High energy physicists sadly never get to see the fruits of their labour. They approximate by measuring mass. When the LHC spiked with a reading of 125-126GeV, the two scientific bodies CMS and ATLAS knew they were on to something. ‘GeV’ stands for giga-electron-volts, which is how the mass of things of such small stature is measured. If you thought a volt was a measure of energy, you would be right. At such small scales mass and energy are equivalent and there is no point in distinguishing between the two.

A mass of 125-126GeV fits nicely with the Standard Higgs. To confirm the type of particle, the physicists look at what happens in the nanoseconds after the particle forms, when it becomes unstable and decays into myriad other particles. That’s when things got interesting. A Standard Higgs should decay into bottom quarks, photons, W and Z bosons and taus (which are a higher generation electron). This decay forms those unnaturally perfect patterns that have become a symbol for particle physics. The problem was the ratios were slightly off. There were a few too many photons, and the number of taus was barely more than the background rate of tau generation.

It could just be an anomaly. Many scientists think so. So far only about 12 Higgs bosons have been observed. With more experiments they will not only measure mass and decay, but the spin of the particle (which is the real clincher). Others, however, are going back to the desk and working out elegant solutions that fit the new particle, hoping to explain some of the most profound mysteries of the universe.

One such mystery is dark matter. You may recall that all matter in the universe is made of protons, neutrons and co. That needs a clarifier. All visible matter is made of protons, neutrons and co. And visible matter accounts for but four per cent of the universe. Ninety-six per cent of the universe is made of something called ‘dark matter’ and ‘dark energy’—so-called because it is undetectable. It comes from General Relativity and the fact that the universe is expanding rapidly. No one knows what it is made of. The Standard Model almost completely fails at this point. That was until the new Higgs came along and a new possibility emerged.
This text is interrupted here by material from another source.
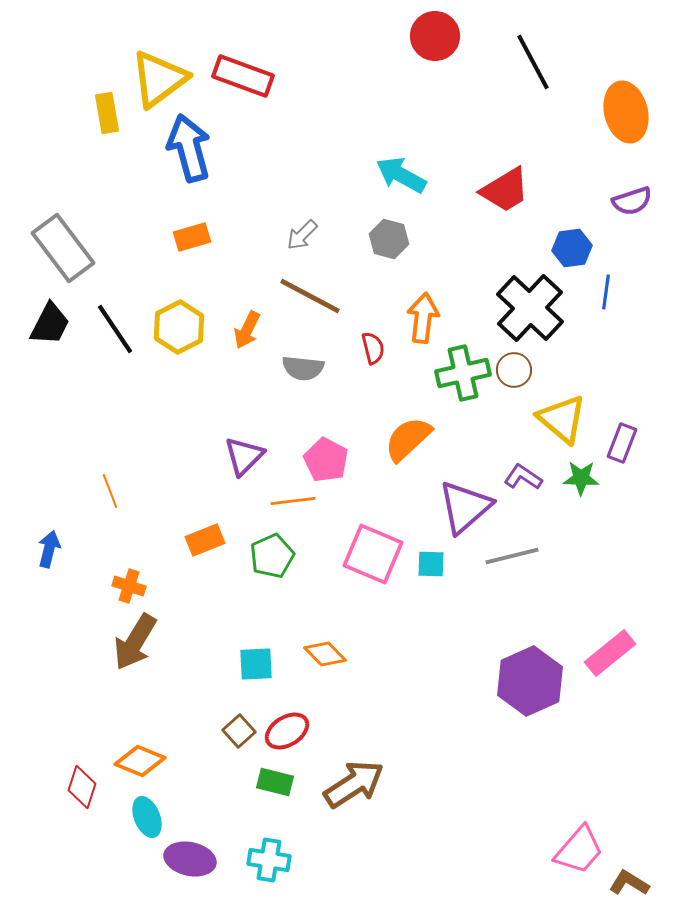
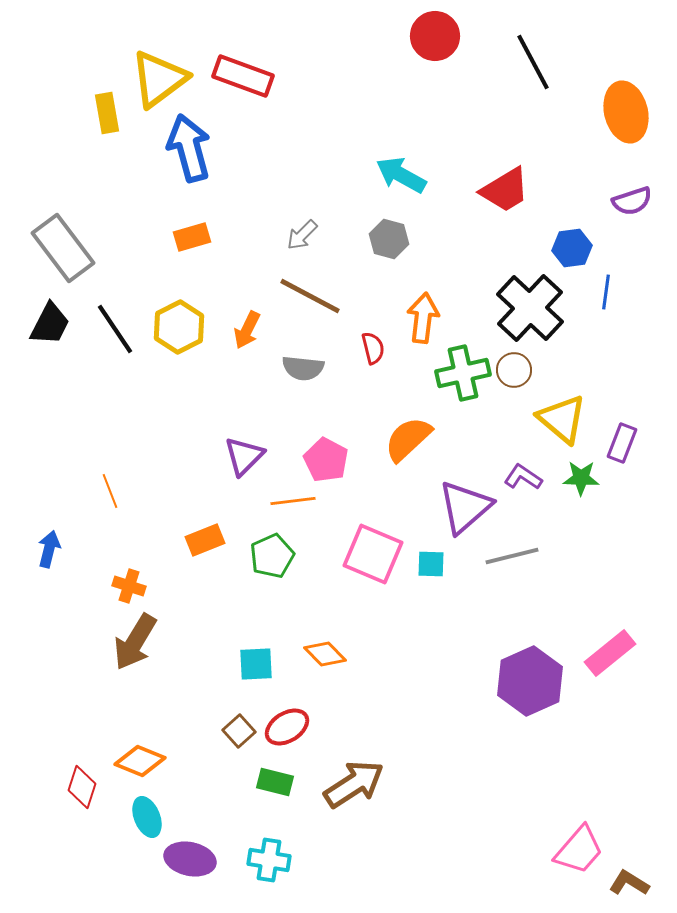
red ellipse at (287, 731): moved 4 px up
One theory that physicists are very keen on is called supersymmetry. That sounds like a weird combination of high school geometry and Marvel, proving once again that physicists are hopeless at coming up with titles that make any sense to normal people. What it actually refers to is an extension of the Standard Model that predicts a whole suite of superpartners for every particle in the Standard Model. That includes five types of Higgs Boson. Possibly the Higgs that appeared in the LHC was not the Standard Higgs, but one of the Super Higgs incarnations. Another solution involves the presence of other superparticles. If a super top quark is present—known as a ‘stop’—the anomalies cease to be anomalies and become predicted occurrences. A super tau, or ‘stau’ (which sounds like an eye disease), does a similar thing. To cut a long story short, these particles might be dark matter and could go towards explaining the rest of the universe.

Physicists are forever on the search for the Theory of Everything. The Theory of Everything explains the laws of physics that allow a universe to go from nothing to what we see now, including protons, neutrons, electrons, forces and dark matter. The discovery of the Higgs is a step forward, but it’s not Everything. Not yet.